The real requirements will come in the 2024 timeframe, according to Mattur, with the Intel “Birch Stream” server platform (which should be the “Granite Rapids” CPU) which is expected to see about 15 percent of deployments shipping with liquid cooling.
“We’ll definitely have some solution to address that assuming we are going to go after the market. That’s something we need we need to work through at Cisco, as we need to protect our share of the market, as you can understand,” he said.
By 2025, Mattur predicts, the market will see all Tier one vendors and some Tier two volume vendors offering some sort of liquid cooling along the lines of the evolutionary approach he outlined above.
Cisco is already addressing this in its UCS X Series, which Mattur said has designed this to last for the next decade
Mattur said that Cisco has already begun addressing some of these requirements in its UCS X series, which the company claimed has designed to last for the next decade. It has been released with air cooling but can easily be adapted for liquid cooling, and customers will likely see these within the next generation of CPU deployments.

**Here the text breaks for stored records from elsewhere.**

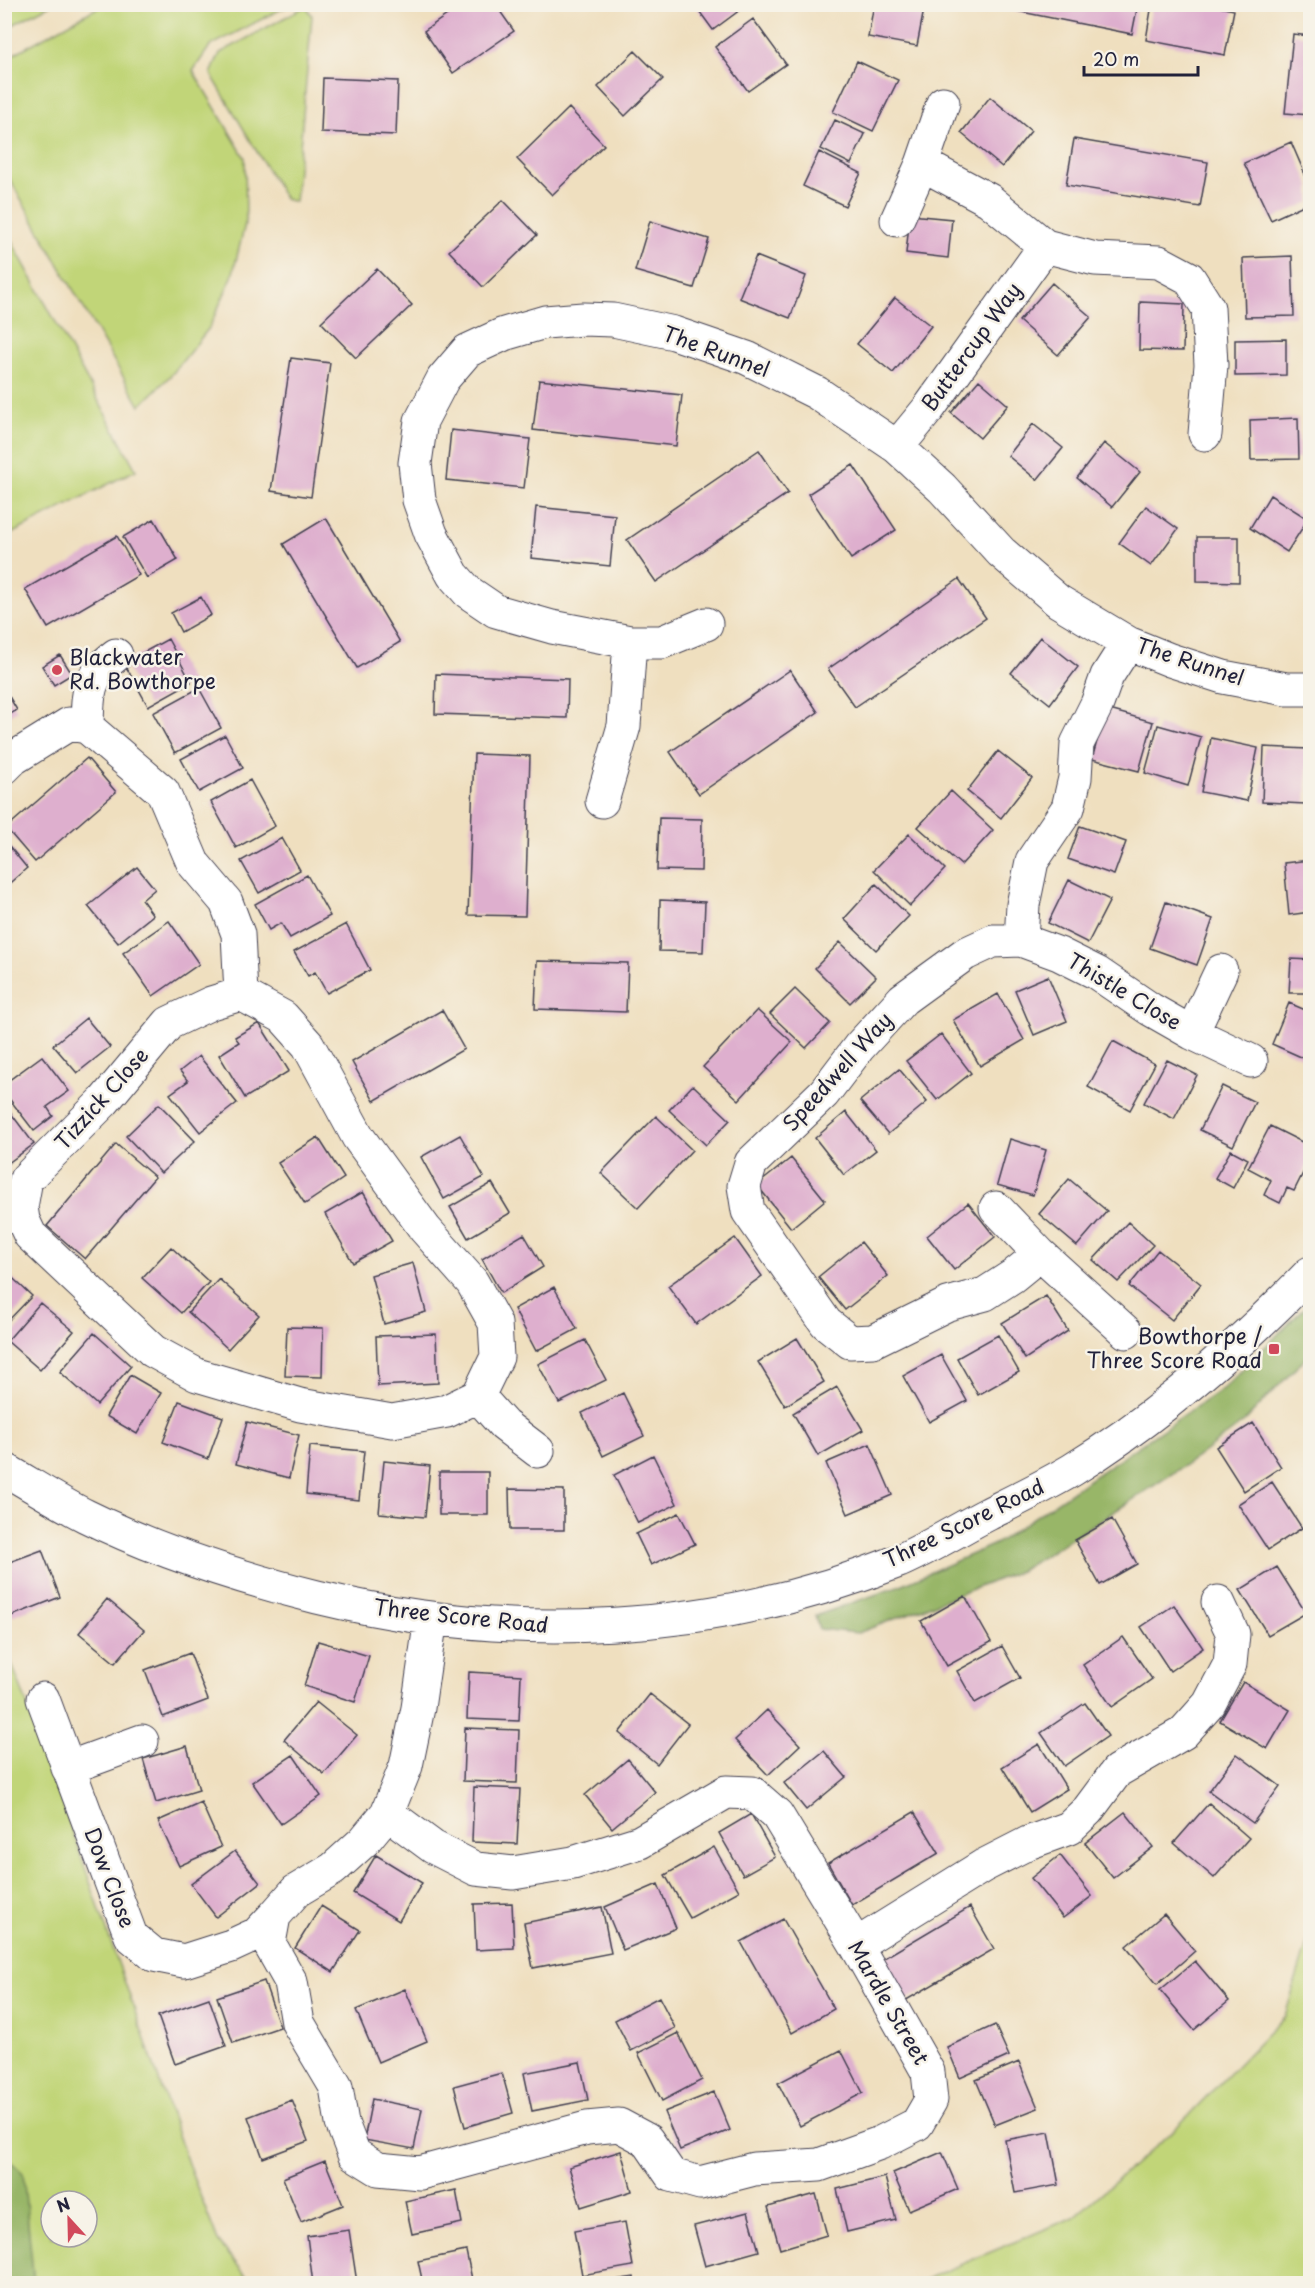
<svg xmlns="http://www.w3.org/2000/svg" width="1315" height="2288" font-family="'Playpen Sans',sans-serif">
<rect width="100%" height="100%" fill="#f7f3e8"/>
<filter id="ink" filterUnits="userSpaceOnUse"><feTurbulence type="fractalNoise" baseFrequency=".0167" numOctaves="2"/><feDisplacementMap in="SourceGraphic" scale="12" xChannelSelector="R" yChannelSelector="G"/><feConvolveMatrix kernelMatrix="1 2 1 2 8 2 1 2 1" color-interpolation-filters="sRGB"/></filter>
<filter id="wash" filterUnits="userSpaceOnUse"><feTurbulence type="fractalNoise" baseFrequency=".008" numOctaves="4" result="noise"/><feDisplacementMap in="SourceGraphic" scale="24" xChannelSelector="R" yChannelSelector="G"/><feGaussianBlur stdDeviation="1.35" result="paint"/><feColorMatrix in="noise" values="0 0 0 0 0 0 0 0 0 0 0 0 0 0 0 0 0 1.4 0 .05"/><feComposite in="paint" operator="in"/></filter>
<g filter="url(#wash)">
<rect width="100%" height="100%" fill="#efdfbf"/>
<path fill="#c1d578" stroke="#727c5a" stroke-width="1.5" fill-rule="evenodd" d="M5 4H50V5L5 29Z
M104 4 289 5 210 46 193 71 245 158 246 220 232 277 209 328 173 373 140 406 5 171V59Z
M306 6 312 16 295 202 285 199 211 74 220 53Z
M5 229 136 470 5 537H4Z
M4 1643 39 1736 191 2172 218 2241 252 2283H5ZM51 2201H87V2237H51Z
M1310 1934V2283H917L1074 2217 1171 2133 1285 2016Z"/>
<path fill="#98b668" stroke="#5d6c52" stroke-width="1.5" d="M1310 1302V1353L1244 1422 1196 1458 1123 1506 1020 1571 858 1633 819 1629 815 1616 894 1588 995 1544 1225 1387Z
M5 2156 23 2173 34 2283H5Z"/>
<g id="blocks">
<path fill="#deafce" d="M463 4H495L514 31 453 73 424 31Z
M694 4H748L713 30Z
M874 4H925L917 46 868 37Z
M981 4H1138L1132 34Z
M1152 4H1204L1234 10 1225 55 1146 40Z
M753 19 786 64 748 91 715 47Z
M1293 34 1310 36V115L1285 113Z
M635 51 663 79 625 116 598 87Z
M857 61 898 80 873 131 833 112Z
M323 78 398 81 396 135 321 132Z
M990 97 1031 131 1002 167 961 133Z
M569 108 604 145 552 195 517 159Z
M835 120 865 134 851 164 821 149Z
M1074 139 1208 162 1200 207 1066 185Z
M1291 142 1310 186V202L1271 220 1244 163Z
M819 152 861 173 845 206 803 186Z
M503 200 537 235 483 287 449 251Z
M910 215 952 219 948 258 906 253Z
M650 221 709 239 694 288 635 271Z
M756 256 806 276 790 318 739 298Z
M1292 256 1294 316 1245 317 1243 258Z
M377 269 412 305 356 358 321 322Z
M1052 283 1091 317 1058 355 1019 321Z
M895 298 931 326 893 373 857 344Z
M1140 302 1184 304 1183 351 1139 350Z
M1286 339V375L1235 376V340Z
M291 358 330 363 311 497 271 491Z
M539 380 682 395 676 446 533 430Z
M979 380 1008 405 980 438 951 413Z
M1298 418 1299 459 1251 460 1250 420Z
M1033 424 1063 448 1037 480 1008 456Z
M451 430 530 439 524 488 446 480Z
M1104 443 1140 472 1112 507 1077 478Z
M759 450 788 493 656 582 627 540Z
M853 465 896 530 851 559 808 494Z
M1270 495 1308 519 1287 552 1250 528Z
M1146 506 1178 529 1151 566 1119 543Z
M536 507 615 515 610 566 531 558Z
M326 518 400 642 357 668 283 544Z
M154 519 178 560 147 578 123 537Z
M117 536 139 575 48 628 25 589Z
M1197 537H1239V582L1197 581Z
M959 579 986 618 855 707 828 669Z
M201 597 211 615 181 632 171 613Z
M1040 637 1078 667 1050 704 1011 673Z
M168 639 191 682 148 706 124 663Z
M60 655 72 674 54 685 42 666Z
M790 670 818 712 699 794 670 752Z
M436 674 568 679 567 718 435 714Z
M4 688 17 710 4 718Z
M199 688 221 728 175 753 153 713Z
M1106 709 1153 722 1139 771 1092 759Z
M1158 725 1201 737 1188 786 1145 773Z
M225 735 243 768 199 792 181 759Z
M1211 738 1258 748 1247 801 1201 792Z
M1264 747 1308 749 1306 804 1262 802Z
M998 751 1032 778 1001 818 967 791Z
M474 754 530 756 525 916 468 915Z
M87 758 116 792 35 862 6 828Z
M250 780 275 826 236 848 211 802Z
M951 791 993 830 961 865 918 827Z
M659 818 702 819 701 871 657 870Z
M1080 826 1126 842 1114 875 1068 859Z
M909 834 945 869 910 906 874 870Z
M282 838 300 870 259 893 241 861Z
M5 841 27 868 5 887Z
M1310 860V912L1289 915 1284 863Z
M137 867 155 889 142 900 153 915 118 943 88 906Z
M307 875 330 916 290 938 281 923 269 930 255 904Z
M1069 880 1110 900 1088 943 1048 923Z
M876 884 909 916 876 950 844 919Z
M660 900 705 902 703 952 659 951Z
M1166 902 1213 919 1197 965 1150 948Z
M169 921 199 964 153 996 123 953Z
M346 924 370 970 327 993 315 972 308 976 294 952Z
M840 942 876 977 850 1003 815 968Z
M1291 959 1310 960V993H1289Z
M537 961 628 963 626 1012 535 1009Z
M1048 976 1067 1021 1034 1035 1015 990Z
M795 989 830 1023 806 1048 770 1014Z
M998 994 1024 1040 980 1066 953 1020Z
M1289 1003 1310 1012V1061L1272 1044Z
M442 1010 464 1049 374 1101 352 1062Z
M757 1010 792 1042 739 1100 703 1067Z
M86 1018 110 1047 77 1073 53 1045Z
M259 1023 289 1071 245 1098 219 1055 239 1042 235 1037Z
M941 1034 971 1073 937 1100 906 1061Z
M1113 1041 1155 1064 1130 1110 1088 1087Z
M42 1056 69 1091 47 1107 53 1116 34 1131 4 1092V1084Z
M199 1056 237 1103 200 1132 170 1094 188 1081 180 1071Z
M1167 1060 1197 1075 1174 1119 1144 1103Z
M899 1069 927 1102 888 1134 860 1101Z
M693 1085 730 1120 706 1145 669 1110Z
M1222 1086 1255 1102 1233 1146 1200 1130Z
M4 1104 34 1144 4 1166Z
M159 1104 195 1141 161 1173 126 1136Z
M846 1112 876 1150 844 1175 815 1138Z
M656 1116 692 1150 638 1208 601 1173Z
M1270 1126 1310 1146V1159L1294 1191 1287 1188 1280 1203 1264 1195 1271 1180 1248 1168Z
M460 1135 484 1177 444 1199 421 1157Z
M318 1137 344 1178 305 1204 278 1163Z
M1010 1139 1046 1150 1033 1195 997 1185Z
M116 1144 155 1177 85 1259 47 1226Z
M1231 1150 1248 1159 1233 1188 1215 1178Z
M791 1158 825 1200 791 1228 757 1185Z
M1069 1179 1107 1211 1077 1246 1039 1214Z
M492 1183 510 1213 468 1238 450 1207Z
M363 1192 392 1241 353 1263 325 1214Z
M968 1203 995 1237 954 1270 927 1236Z
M1128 1222 1153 1245 1118 1282 1093 1260Z
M524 1234 543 1267 501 1293 482 1259Z
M735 1238 762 1276 696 1324 668 1286Z
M861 1242 888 1276 845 1310 818 1277Z
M171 1247 209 1282 181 1313 142 1278Z
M1158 1250 1201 1284 1172 1320 1129 1286Z
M413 1263 426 1312 384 1324 371 1275Z
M4 1270 32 1296 4 1325Z
M219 1279 259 1315 228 1349 188 1312Z
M554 1287 577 1329 536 1351 514 1309Z
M1046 1296 1068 1331 1025 1359 1002 1323Z
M40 1303 74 1331 40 1370 7 1341Z
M287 1327 323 1328 322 1377 285 1376Z
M94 1333 131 1366 97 1405 60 1372Z
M436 1334 438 1383 378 1386 376 1336Z
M998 1335 1019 1372 978 1395 957 1358Z
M797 1338 824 1382 785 1406 758 1362Z
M585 1340 606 1380 559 1403 538 1364Z
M941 1355 967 1401 929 1422 903 1376Z
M130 1375 161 1393 137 1434 106 1416Z
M837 1387 863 1430 818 1456 793 1413Z
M623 1393 644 1436 603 1456 582 1413Z
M179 1401 223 1417 208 1459 163 1442Z
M247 1422 299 1435 289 1478 236 1464Z
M1253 1423 1281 1467 1244 1491 1216 1447Z
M870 1444 892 1495 848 1514 826 1463Z
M310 1446 364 1451 359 1500 306 1494Z
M653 1455 677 1504 638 1523 614 1475Z
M384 1461 430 1466 425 1517 379 1513Z
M439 1472H488V1515H439Z
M1272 1482 1302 1528 1268 1550 1238 1504Z
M509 1489 564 1490V1530H510Z
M679 1513 695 1544 651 1565 636 1534Z
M1112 1519 1137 1564 1100 1585 1075 1540Z
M42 1550 60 1597 9 1617 4 1605V1564Z
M1277 1567 1306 1613 1268 1635 1240 1590Z
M965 1596 991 1642 947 1666 921 1621Z
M107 1599 144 1630 115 1663 79 1633Z
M1174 1605 1203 1648 1170 1671 1141 1627Z
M1123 1637 1152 1679 1112 1707 1083 1665Z
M318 1641 369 1656 355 1702 304 1686Z
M1002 1646 1020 1678 975 1703 957 1671Z
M190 1653 208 1700 163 1717 145 1670Z
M469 1672 521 1675 519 1721 467 1719Z
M1243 1682 1290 1710 1267 1749 1220 1721Z
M650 1694 688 1724 657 1764 619 1733Z
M316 1702 357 1735 324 1774 284 1740Z
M1085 1703 1108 1736 1064 1766 1041 1733Z
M767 1710 800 1745 768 1775 735 1740Z
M465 1728 519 1730 517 1783 463 1781Z
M1039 1744 1067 1789 1030 1812 1002 1767Z
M187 1746 199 1790 156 1803 143 1759Z
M824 1751 846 1777 806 1810 784 1783Z
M1237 1754 1280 1786 1253 1823 1209 1791Z
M293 1755 321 1796 281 1824 252 1782Z
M628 1759 655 1792 612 1828 585 1795Z
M474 1787 520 1789 517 1844 472 1842Z
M201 1802 221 1847 179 1866 158 1821Z
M1209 1803 1249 1838 1214 1878 1174 1843Z
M914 1812 939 1853 852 1905 828 1863Z
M1125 1812 1153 1847 1113 1878 1085 1843Z
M751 1814 775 1857 743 1875 719 1833Z
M714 1847 739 1891 690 1918 665 1875Z
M235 1851 260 1883 216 1917 191 1884Z
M376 1855 422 1883 399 1921 353 1893Z
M1060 1855 1092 1896 1063 1918 1031 1878Z
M658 1884 676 1928 623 1950 605 1907Z
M512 1903 514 1948 476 1950 474 1904Z
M321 1906 360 1930 333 1972 295 1948Z
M602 1907 611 1953 533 1968 524 1923Z
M970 1907 994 1949 903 2002 879 1961Z
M1164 1914 1195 1951 1157 1984 1126 1946Z
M783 1919 834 2009 792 2033 741 1942Z
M1195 1961 1229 2001 1194 2030 1160 1990Z
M264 1981 280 2027 233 2043 217 1997Z
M405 1989 427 2041 378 2062 356 2010Z
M659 1997 675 2028 631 2051 615 2020Z
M209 1998 226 2046 175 2064 158 2016Z
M995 2025 1009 2056 960 2078 947 2047Z
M678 2033 702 2080 662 2101 638 2053Z
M841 2050 863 2093 800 2126 778 2083Z
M580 2062 588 2100 532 2111 524 2073Z
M1019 2062 1038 2108 995 2125 976 2080Z
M502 2073 513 2113 465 2127 454 2086Z
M714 2092 730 2130 680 2150 664 2112Z
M372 2099 422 2109 414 2149 364 2140Z
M292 2100 308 2141 263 2158 248 2117Z
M1049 2132 1059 2185 1015 2193 1005 2140Z
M621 2151 632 2191 581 2207 569 2167Z
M942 2152 958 2189 909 2210 893 2173Z
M325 2161 343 2205 301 2222 283 2178Z
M885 2177 896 2220 847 2232 837 2189Z
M456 2190 462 2223 412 2234 405 2201Z
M816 2194 827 2235 780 2249 768 2207Z
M748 2212 759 2251 705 2266 694 2226Z
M625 2222 633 2266 582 2275 574 2231Z
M349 2230 357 2283 313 2284 307 2236Z
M466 2251 473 2284H423L418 2261Z
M634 2277 635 2284H603V2282Z"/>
</g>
</g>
<g filter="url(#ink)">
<use href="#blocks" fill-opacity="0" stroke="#413e4f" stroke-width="1.5"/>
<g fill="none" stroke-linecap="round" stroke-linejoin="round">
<g stroke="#413e4f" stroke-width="35">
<path id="minor" d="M943 103 922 164 989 200 1045 246
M897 220 922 164
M897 447 929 408 1045 246 1095 259 1159 262 1189 278 1208 308 1211 365 1205 434
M706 624 662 642H630L552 627 496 611 468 592 453 575 431 534 419 500 415 463 421 421 443 379 467 351 504 334 545 322 583 319 613 320 674 333 747 358 817 393 897 447 942 488 1001 552 1058 601 1128 643 1170 660 1223 677 1286 689H1310
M87 727C88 693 86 678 116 655
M4 768 14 758 69 724 87 727 163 792 193 863 226 902 238 934 241 994
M602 801 624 726 630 642
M1021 940 1059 954 1097 973 1150 1009 1192 1033 1251 1061
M241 994 283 1017 308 1045 358 1137 425 1229 472 1282 495 1323 497 1357 478 1396 447 1411 392 1421 300 1405 197 1375 153 1351 30 1235 23 1220 21 1207 26 1179 104 1101 169 1023 211 1003Z
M1192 1033 1221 971
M996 1208 1040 1254
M1126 1332 1040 1254 1013 1276 985 1294 948 1304 873 1341 850 1342 826 1323 748 1211 744 1186 751 1163 824 1093 859 1047 903 999 965 954 993 941 1021 940 1023 905 1032 861 1068 808 1075 778 1077 744 1097 704 1107 676 1128 643
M478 1396 504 1425 538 1451
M4 1469C32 1485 58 1502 86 1516 159 1552 238 1577 317 1597 510 1644 714 1635 899 1561 929 1548 959 1529 988 1514 1016 1500 1045 1486 1072 1470 1160 1416 1238 1347 1310 1273
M43 1699 131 1936 154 1955 184 1961 231 1946 257 1934 274 1916
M68 1768 142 1741
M387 1813 433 1847 476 1869 513 1873 573 1863 640 1842 726 1792 752 1793 777 1815 856 1945 928 2072 931 2100 917 2124 880 2143 819 2165 754 2169 700 2183 671 2175 647 2140 619 2125 587 2128 420 2173 378 2169 354 2154 342 2123 336 2087 298 2023 291 1982 269 1943 274 1916 296 1891 333 1869 364 1841 387 1813 406 1766 418 1708 431 1618
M856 1945 983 1866 1028 1843 1069 1828 1088 1810 1117 1771 1183 1733 1209 1704 1230 1664 1233 1634 1218 1602"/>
</g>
<use href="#minor" stroke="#fff" stroke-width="33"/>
</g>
</g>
<g fill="#d1495b" stroke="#f7f3e8" stroke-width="2">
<circle cx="57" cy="670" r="6"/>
<rect x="1268" y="1343" width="12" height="12" rx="3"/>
</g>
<g text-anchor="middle" stroke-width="5" stroke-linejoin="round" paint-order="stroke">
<g font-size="21" fill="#22223b" stroke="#f7f3e8">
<text transform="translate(972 347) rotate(-54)" y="7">Buttercup Way</text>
<text transform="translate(716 352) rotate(20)" y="7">The Runnel</text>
<text transform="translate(1190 662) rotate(18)" y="7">The Runnel</text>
<text transform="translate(1124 992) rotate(31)" y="7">Thistle Close</text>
<text transform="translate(838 1072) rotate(-48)" y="7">Speedwell Way</text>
<text transform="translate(102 1099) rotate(-48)" y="7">Tizzick Close</text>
<text transform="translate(964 1524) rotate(-26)" y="7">Three Score Road</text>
<text transform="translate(461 1617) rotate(6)" y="7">Three Score Road</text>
<text transform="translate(109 1878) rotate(69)" y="7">Dow Close</text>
<text transform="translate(888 2003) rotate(60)" y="7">Mardle Street</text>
</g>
<g font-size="21" fill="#22223b" stroke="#f7f3e8" text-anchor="start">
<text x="69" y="665">Blackwater<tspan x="69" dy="24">Rd. Bowthorpe</tspan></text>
<text x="1262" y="1344" text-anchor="end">Bowthorpe /<tspan x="1262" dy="24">Three Score Road</tspan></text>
</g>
</g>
<rect width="1315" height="2288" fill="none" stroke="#f7f3e8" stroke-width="24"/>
<g transform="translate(69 2219) rotate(338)"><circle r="28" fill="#f7f3e8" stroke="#a29fa3" stroke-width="1.5"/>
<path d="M0-4.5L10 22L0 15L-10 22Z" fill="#d1495b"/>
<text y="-9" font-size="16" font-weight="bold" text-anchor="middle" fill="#22223b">N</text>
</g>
<path d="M1084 66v9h114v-9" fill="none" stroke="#22223b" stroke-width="3"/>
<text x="1093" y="66" font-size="18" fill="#22223b" stroke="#f7f3e8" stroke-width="4.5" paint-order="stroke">20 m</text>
</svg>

“Our goal is to not only offer liquid cooling on X Series just for the high end CPU TDP SKUs we want to target some of the mid-tier CPUs where Intel provides both air cooled and liquid cooled, and by doing that we can also address some of the net zero aspect of it by spinning the fan less. So you can bring down the fan power say by 5 percent, and that itself can save probably several tonnes of carbon footprint per year,” he explained.
Liquid cooling may also extend to the entire datacenter eventually, Mattur believes, with centralised cooling distribution and plumping extending across the site for the entire aisle, several aisles or the entire datacenter, which would deliver cold liquid and return the heated liquid.
“Yes, we do see that happening at some point Again, I don’t know how soon that will happen, perhaps in the second half of the decade,” he said.